» Problem
The answer must be an exact copy of the records below, with every picture left out.

» Stored data entries
-------------------------
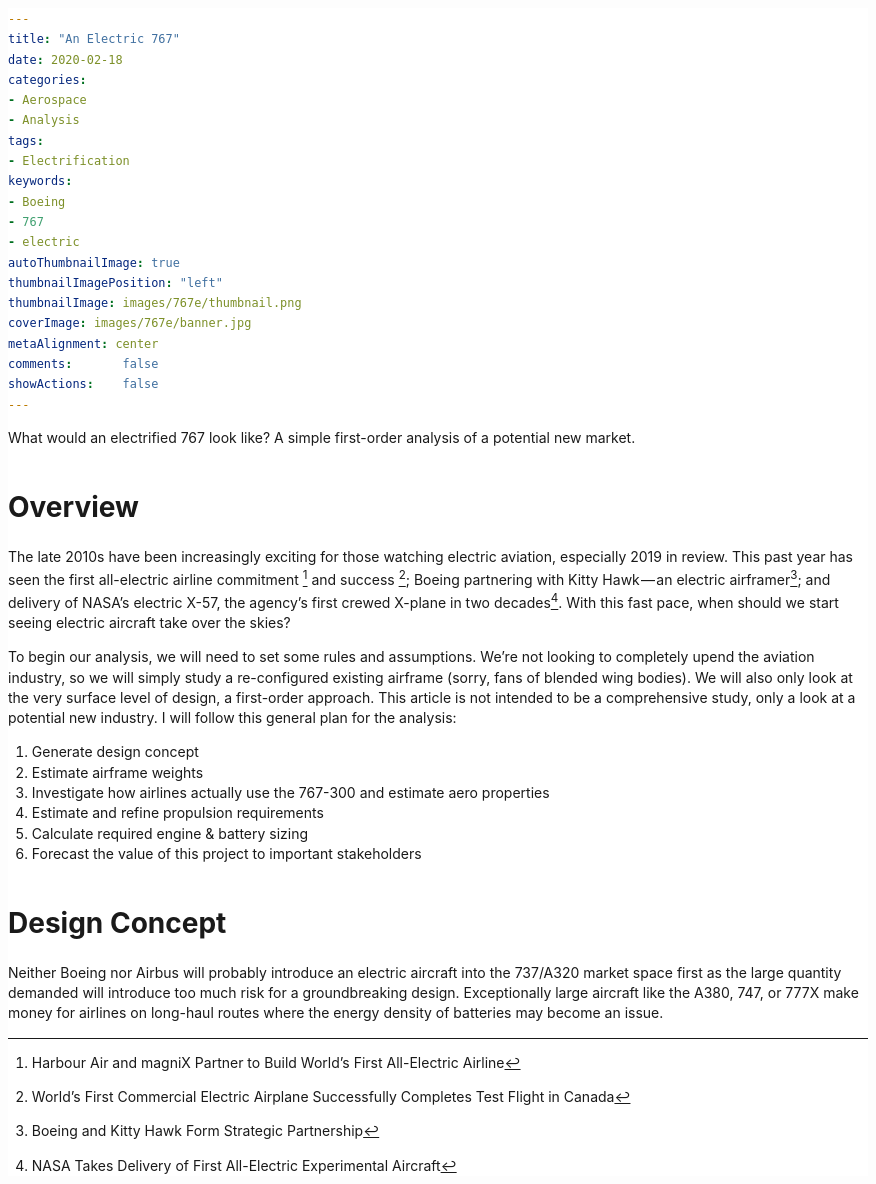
 ```yaml
---
title: "An Electric 767"
date: 2020-02-18
categories:
- Aerospace
- Analysis
tags:
- Electrification
keywords:
- Boeing
- 767
- electric
autoThumbnailImage: true
thumbnailImagePosition: "left"
thumbnailImage: images/767e/thumbnail.png
coverImage: images/767e/banner.jpg
metaAlignment: center
comments:       false
showActions:    false
---
```


What would an electrified 767 look like? A simple first-order analysis of a potential new market.


# Overview
The late 2010s have been increasingly exciting for those watching electric aviation, especially 2019 in review. 
This past year has seen the first all-electric airline commitment [^1] and success [^2]; Boeing partnering with Kitty Hawk — an electric airframer[^3]; and delivery of NASA’s electric X-57, the agency’s first crewed X-plane in two decades[^4].
With this fast pace, when should we start seeing electric aircraft take over the skies?

To begin our analysis, we will need to set some rules and assumptions. 
We’re not looking to completely upend the aviation industry, so we will simply study a re-configured existing airframe (sorry, fans of blended wing bodies). 
We will also only look at the very surface level of design, a first-order approach. 
This article is not intended to be a comprehensive study, only a look at a potential new industry. 
I will follow this general plan for the analysis:

1. Generate design concept
2. Estimate airframe weights
3. Investigate how airlines actually use the 767-300 and estimate aero properties
4. Estimate and refine propulsion requirements
5. Calculate required engine & battery sizing
6. Forecast the value of this project to important stakeholders

# Design Concept
Neither Boeing nor Airbus will probably introduce an electric aircraft into the 737/A320 market space first as the large quantity demanded will introduce too much risk for a groundbreaking design.
Exceptionally large aircraft like the A380, 747, or 777X make money for airlines on long-haul routes where the energy density of batteries may become an issue.


[^1]: Harbour Air and magniX Partner to Build World’s First All-Electric Airline
[^2]: World’s First Commercial Electric Airplane Successfully Completes Test Flight in Canada
[^3]: Boeing and Kitty Hawk Form Strategic Partnership
[^4]: NASA Takes Delivery of First All-Electric Experimental Aircraft
[^5]: Boeing 767-300
[^6]: Boeing 737 Specifications
[^7]: Boeing 767-300
[^8]: AC 120-27E
[^9]: Survey on Standard Weights of Passengers and Baggage
[^10]: Valuation Techniques for Commercial Aircraft Program Design
[^11]: Boeing 787 - From the Ground Up
[^12]: General Electric CF6
[^13]: Boeing 737-300ER Lease Rate & Availability
[^14]: Electric-car battery prices dropped 13% in 2019, will reach $100/kwh in 2023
-------------------------
» Task solution
 ```yaml
---
title: "An Electric 767"
date: 2020-02-18
categories:
- Aerospace
- Analysis
tags:
- Electrification
keywords:
- Boeing
- 767
- electric
autoThumbnailImage: true
thumbnailImagePosition: "left"
thumbnailImage: images/767e/thumbnail.png
coverImage: images/767e/banner.jpg
metaAlignment: center
comments:       false
showActions:    false
---
```


What would an electrified 767 look like? A simple first-order analysis of a potential new market.


# Overview
The late 2010s have been increasingly exciting for those watching electric aviation, especially 2019 in review. 
This past year has seen the first all-electric airline commitment [^1] and success [^2]; Boeing partnering with Kitty Hawk — an electric airframer[^3]; and delivery of NASA’s electric X-57, the agency’s first crewed X-plane in two decades[^4].
With this fast pace, when should we start seeing electric aircraft take over the skies?

To begin our analysis, we will need to set some rules and assumptions. 
We’re not looking to completely upend the aviation industry, so we will simply study a re-configured existing airframe (sorry, fans of blended wing bodies). 
We will also only look at the very surface level of design, a first-order approach. 
This article is not intended to be a comprehensive study, only a look at a potential new industry. 
I will follow this general plan for the analysis:

1. Generate design concept
2. Estimate airframe weights
3. Investigate how airlines actually use the 767-300 and estimate aero properties
4. Estimate and refine propulsion requirements
5. Calculate required engine & battery sizing
6. Forecast the value of this project to important stakeholders

# Design Concept
Neither Boeing nor Airbus will probably introduce an electric aircraft into the 737/A320 market space first as the large quantity demanded will introduce too much risk for a groundbreaking design.
Exceptionally large aircraft like the A380, 747, or 777X make money for airlines on long-haul routes where the energy density of batteries may become an issue.


[^1]: Harbour Air and magniX Partner to Build World’s First All-Electric Airline
[^2]: World’s First Commercial Electric Airplane Successfully Completes Test Flight in Canada
[^3]: Boeing and Kitty Hawk Form Strategic Partnership
[^4]: NASA Takes Delivery of First All-Electric Experimental Aircraft
[^5]: Boeing 767-300
[^6]: Boeing 737 Specifications
[^7]: Boeing 767-300
[^8]: AC 120-27E
[^9]: Survey on Standard Weights of Passengers and Baggage
[^10]: Valuation Techniques for Commercial Aircraft Program Design
[^11]: Boeing 787 - From the Ground Up
[^12]: General Electric CF6
[^13]: Boeing 737-300ER Lease Rate & Availability
[^14]: Electric-car battery prices dropped 13% in 2019, will reach $100/kwh in 2023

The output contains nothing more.